Atalarımız hayvan hakkını bile düşünmüş. Unkapanı’ndan Aksaray’a yük taşıyan eşeklerin dönüşte semerlerinin boş kalmasını kural haline getirmişlerdi.
ALİŞ’İN SIRT YARALARI
VE FUTBOLCUNUN MORARMIŞ GÖZÜ
BİR BİRİ İLE BAĞLANTILI…
Nisan ayının altıncı günü Türkiye şu haberle sarsıldı: “Adana’nın Ceyhan İlçesi’nde gece yarısı karakolun kapısına gelen altı yaşındaki çocuk ağlayarak, ağabeyinin kendisini kemerle dövdüğünü, vücudunda sigara söndürüp aç bıraktığını söyleyerek karakola sığındı. Önceki gece saat 02.00’yi gösterdiği sıralarda küçük bir çocuk ağlayarak Gaziosmanpaşa Polis Merkezi’ne geldi. Nöbetçi polis bu alışılmadık görüntünün şaşkınlığını kısa sürede atıp çocuğu kaybolduğu ihtimali üzerine koruma altına aldı. Karakoldaki polislerin kucağına aldığı çocuk özellikle sırt ve kol bölgesine dokunulduğunda ağlamaya başladı.” İşte zalim anne ve baba, duyarsız komşuluk, koruyamayan devlet sisteminin bir sonucu daha…

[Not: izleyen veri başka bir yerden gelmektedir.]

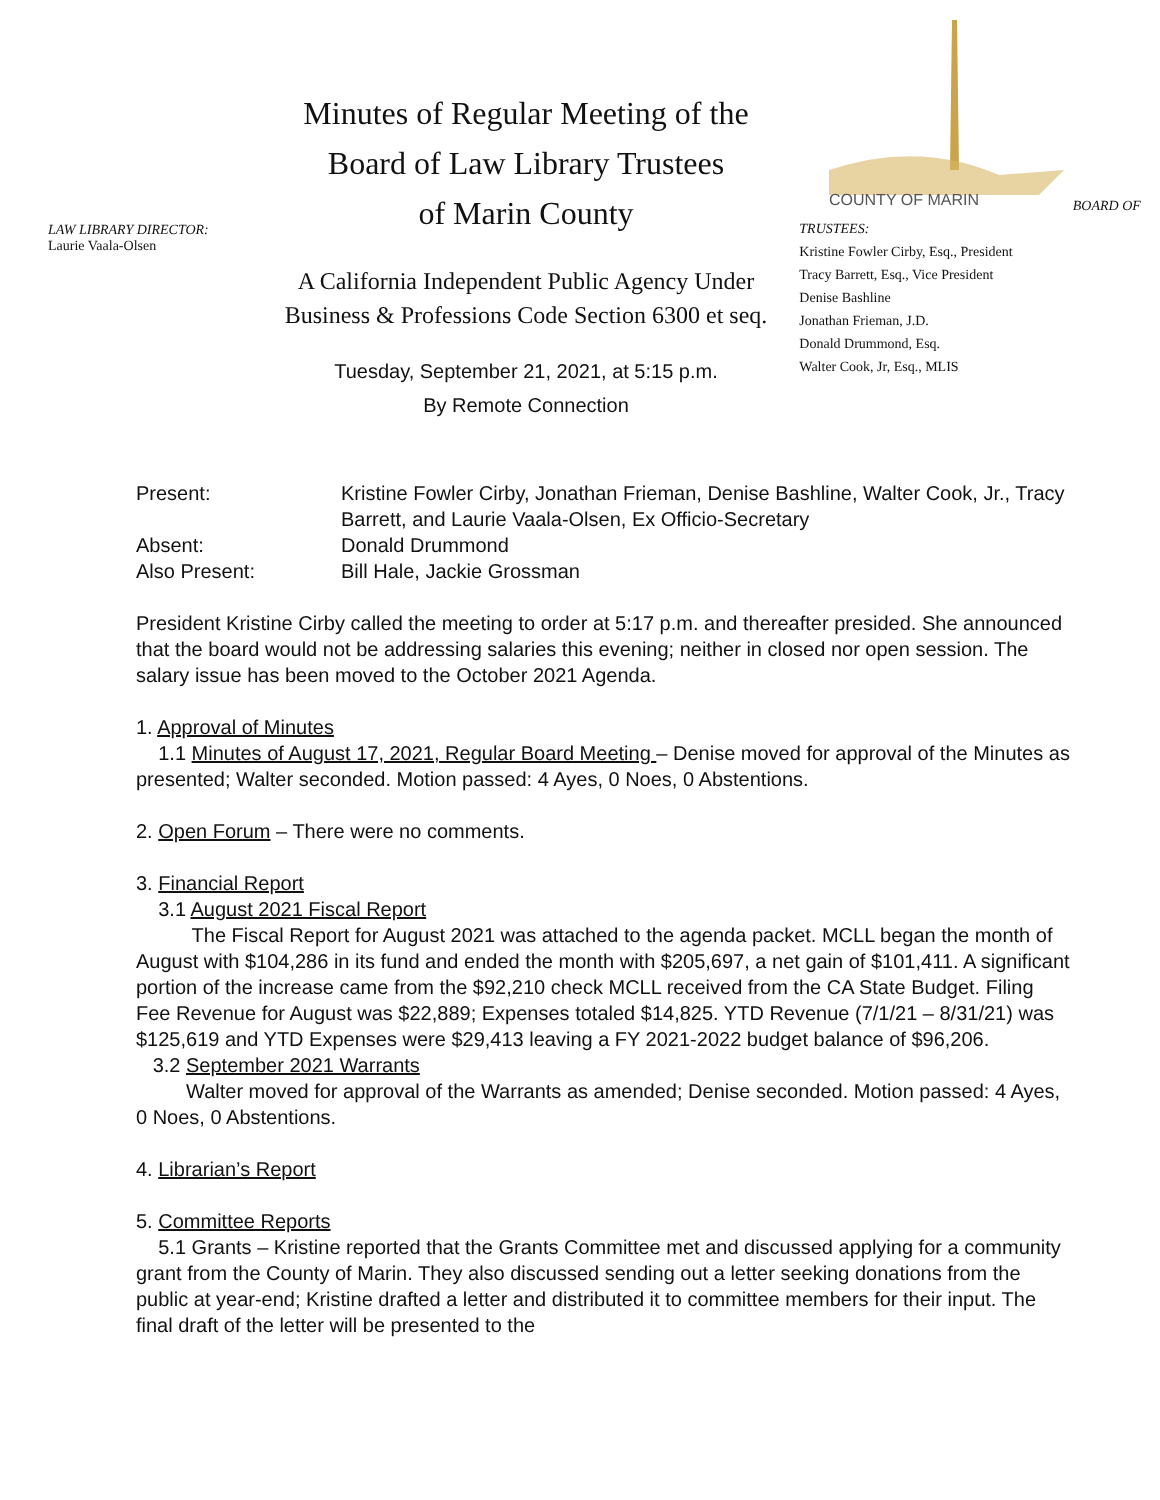LAW LIBRARY DIRECTOR:
Laurie Vaala-Olsen
Minutes of Regular Meeting of the
Board of Law Library Trustees
of Marin County
A California Independent Public Agency Under
Business & Professions Code Section 6300 et seq.
Tuesday, September 21, 2021, at 5:15 p.m.
By Remote Connection
COUNTY OF MARIN
BOARD OF TRUSTEES:
Kristine Fowler Cirby, Esq., President
Tracy Barrett, Esq., Vice President
Denise Bashline
Jonathan Frieman, J.D.
Donald Drummond, Esq.
Walter Cook, Jr, Esq., MLIS
| Present: | Kristine Fowler Cirby, Jonathan Frieman, Denise Bashline, Walter Cook, Jr., Tracy Barrett, and Laurie Vaala-Olsen, Ex Officio-Secretary |
| Absent: | Donald Drummond |
| Also Present: | Bill Hale, Jackie Grossman |
President Kristine Cirby called the meeting to order at 5:17 p.m. and thereafter presided. She announced that the board would not be addressing salaries this evening; neither in closed nor open session. The salary issue has been moved to the October 2021 Agenda.
1. Approval of Minutes
1.1 Minutes of August 17, 2021, Regular Board Meeting – Denise moved for approval of the Minutes as presented; Walter seconded. Motion passed: 4 Ayes, 0 Noes, 0 Abstentions.
2. Open Forum – There were no comments.
3. Financial Report
3.1 August 2021 Fiscal Report
The Fiscal Report for August 2021 was attached to the agenda packet. MCLL began the month of August with $104,286 in its fund and ended the month with $205,697, a net gain of $101,411. A significant portion of the increase came from the $92,210 check MCLL received from the CA State Budget. Filing Fee Revenue for August was $22,889; Expenses totaled $14,825. YTD Revenue (7/1/21 – 8/31/21) was $125,619 and YTD Expenses were $29,413 leaving a FY 2021-2022 budget balance of $96,206.
3.2 September 2021 Warrants
Walter moved for approval of the Warrants as amended; Denise seconded. Motion passed: 4 Ayes, 0 Noes, 0 Abstentions.
4. Librarian’s Report
5. Committee Reports
5.1 Grants – Kristine reported that the Grants Committee met and discussed applying for a community grant from the County of Marin. They also discussed sending out a letter seeking donations from the public at year-end; Kristine drafted a letter and distributed it to committee members for their input. The final draft of the letter will be presented to the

Aliş’in karakolda ne işi var derken bir haberde (7 Nisan tarihli) İzmir’den geldi: “İzmir'de bakıcı dehşeti. İzmir'in Bayraklı ilçesi Özkanlar semtinde yedi yaşındaki Ece Uslu, bakıcısının eşi tarafından yastıkla boğularak öldürüldü. Cinayet otopside anlaşıldı...” Bilimsel ve etik tanımlaması olmadan işleyen bakıcılık sisteminin bir sonucu.
Üçüncü haber de (7 Nisan tarihli) İstanbul’dan: “Önceki gün antremanda Melo ile kavga eden Galatasaray'ın İspanyol futbolcusu Albert Riera THY'nin tarifeli seferiyle İngiltere'nin Manchester şehrine gitti. Felipe Melo'nun darbeleriyle kaşı açılan ve gözü moraran Riera olaydan sonra ilk kez Atatürk Havalimanı'nda görüntülendi. Tanınmamak için başına siyah bir bere takan Riera güneş gözlüğüyle de moraran sol gözünü gizlemeye çalıştı.”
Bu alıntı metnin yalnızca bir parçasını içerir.